* ABOUT THIS EXERCISE
Copy the lines below word for word, from the one containing "Lenovo ThinkCentre S400z" through the one containing "wyposażone w monitor, w którego obudowie".

BEGIN DATA SUPPLIED

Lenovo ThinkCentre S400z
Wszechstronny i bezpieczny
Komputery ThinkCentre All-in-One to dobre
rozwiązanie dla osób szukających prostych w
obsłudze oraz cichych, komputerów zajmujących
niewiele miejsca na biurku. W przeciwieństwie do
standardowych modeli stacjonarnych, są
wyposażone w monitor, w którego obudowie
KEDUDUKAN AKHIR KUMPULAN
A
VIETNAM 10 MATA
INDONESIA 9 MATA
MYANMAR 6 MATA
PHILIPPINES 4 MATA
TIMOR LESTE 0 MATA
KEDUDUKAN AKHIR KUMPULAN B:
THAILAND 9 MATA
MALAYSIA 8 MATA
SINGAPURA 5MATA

END DATA SUPPLIED
BEGIN DATA SUPPLIED

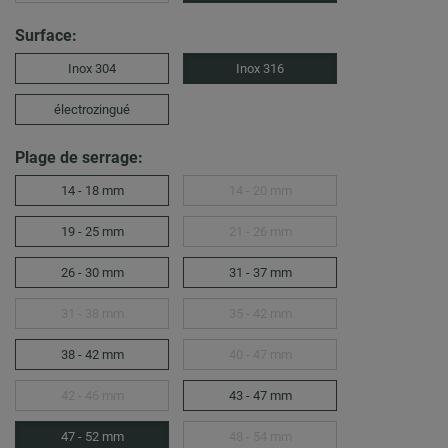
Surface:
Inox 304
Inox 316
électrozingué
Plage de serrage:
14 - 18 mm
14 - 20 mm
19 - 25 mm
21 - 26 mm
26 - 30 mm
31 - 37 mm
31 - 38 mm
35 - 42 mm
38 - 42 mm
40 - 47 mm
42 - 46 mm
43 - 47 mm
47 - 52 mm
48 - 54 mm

END DATA SUPPLIED

* ANSWER FOR THE TASK
Lenovo ThinkCentre S400z
Wszechstronny i bezpieczny
Komputery ThinkCentre All-in-One to dobre
rozwiązanie dla osób szukających prostych w
obsłudze oraz cichych, komputerów zajmujących
niewiele miejsca na biurku. W przeciwieństwie do
standardowych modeli stacjonarnych, są
wyposażone w monitor, w którego obudowie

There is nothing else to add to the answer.